Excerpted records

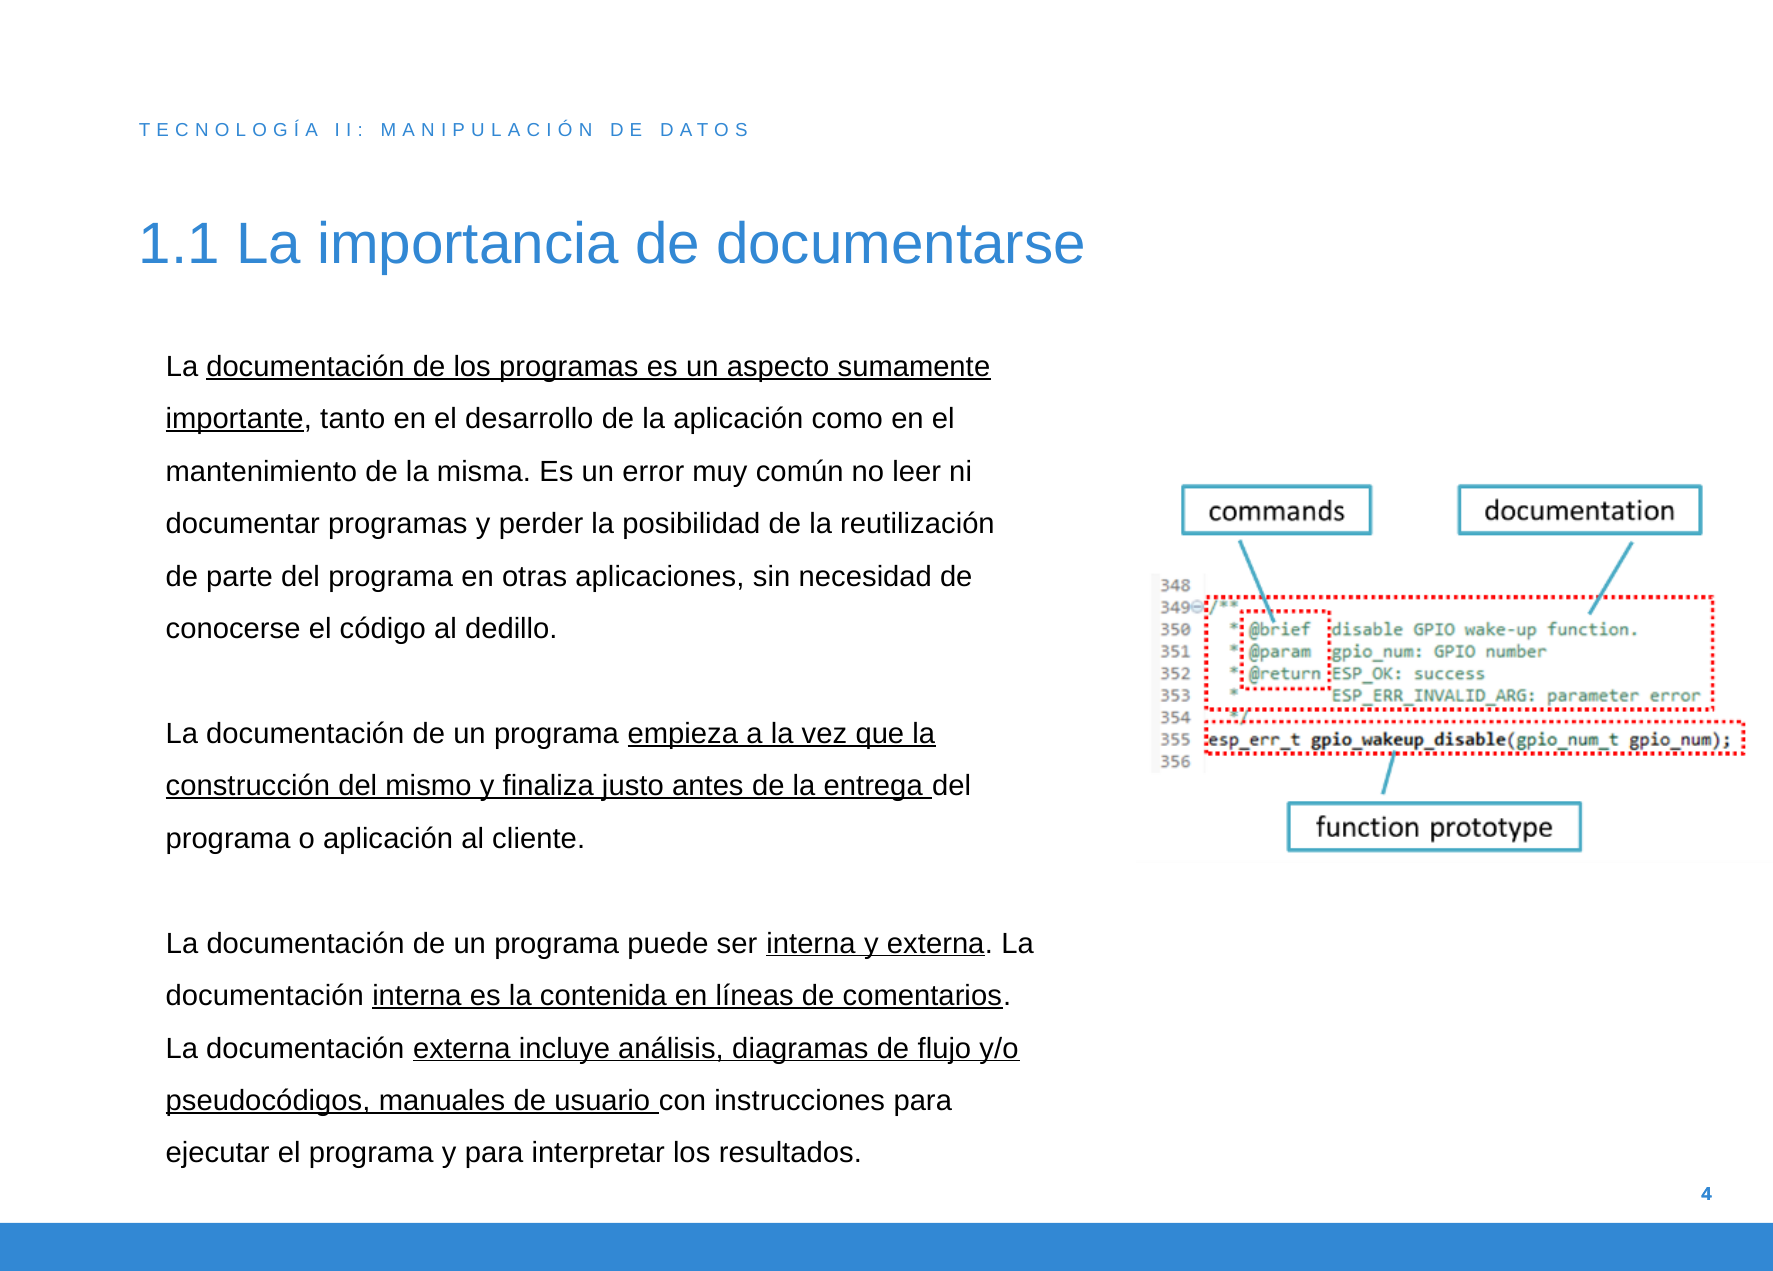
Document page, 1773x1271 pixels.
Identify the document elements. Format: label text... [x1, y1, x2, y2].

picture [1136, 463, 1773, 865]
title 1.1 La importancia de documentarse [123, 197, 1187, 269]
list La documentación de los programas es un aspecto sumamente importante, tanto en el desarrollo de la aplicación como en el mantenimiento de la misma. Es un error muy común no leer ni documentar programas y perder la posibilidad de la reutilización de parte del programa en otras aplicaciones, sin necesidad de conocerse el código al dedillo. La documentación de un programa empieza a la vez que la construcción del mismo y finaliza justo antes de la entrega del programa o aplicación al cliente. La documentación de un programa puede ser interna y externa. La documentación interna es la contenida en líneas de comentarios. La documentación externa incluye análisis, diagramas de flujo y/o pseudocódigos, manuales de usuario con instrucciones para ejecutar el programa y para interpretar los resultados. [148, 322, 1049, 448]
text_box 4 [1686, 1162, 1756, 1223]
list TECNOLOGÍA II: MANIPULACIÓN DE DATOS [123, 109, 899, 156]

Try it
The answer consists of the records repeated exactly, without any images.

Exercise response
Document page, 1773x1271 pixels.
Identify the document elements. Format: label text... [x1, y1, x2, y2].

picture [1136, 463, 1773, 865]
title 1.1 La importancia de documentarse [123, 197, 1187, 269]
list La documentación de los programas es un aspecto sumamente importante, tanto en el desarrollo de la aplicación como en el mantenimiento de la misma. Es un error muy común no leer ni documentar programas y perder la posibilidad de la reutilización de parte del programa en otras aplicaciones, sin necesidad de conocerse el código al dedillo. La documentación de un programa empieza a la vez que la construcción del mismo y finaliza justo antes de la entrega del programa o aplicación al cliente. La documentación de un programa puede ser interna y externa. La documentación interna es la contenida en líneas de comentarios. La documentación externa incluye análisis, diagramas de flujo y/o pseudocódigos, manuales de usuario con instrucciones para ejecutar el programa y para interpretar los resultados. [148, 322, 1049, 448]
text_box 4 [1686, 1162, 1756, 1223]
list TECNOLOGÍA II: MANIPULACIÓN DE DATOS [123, 109, 899, 156]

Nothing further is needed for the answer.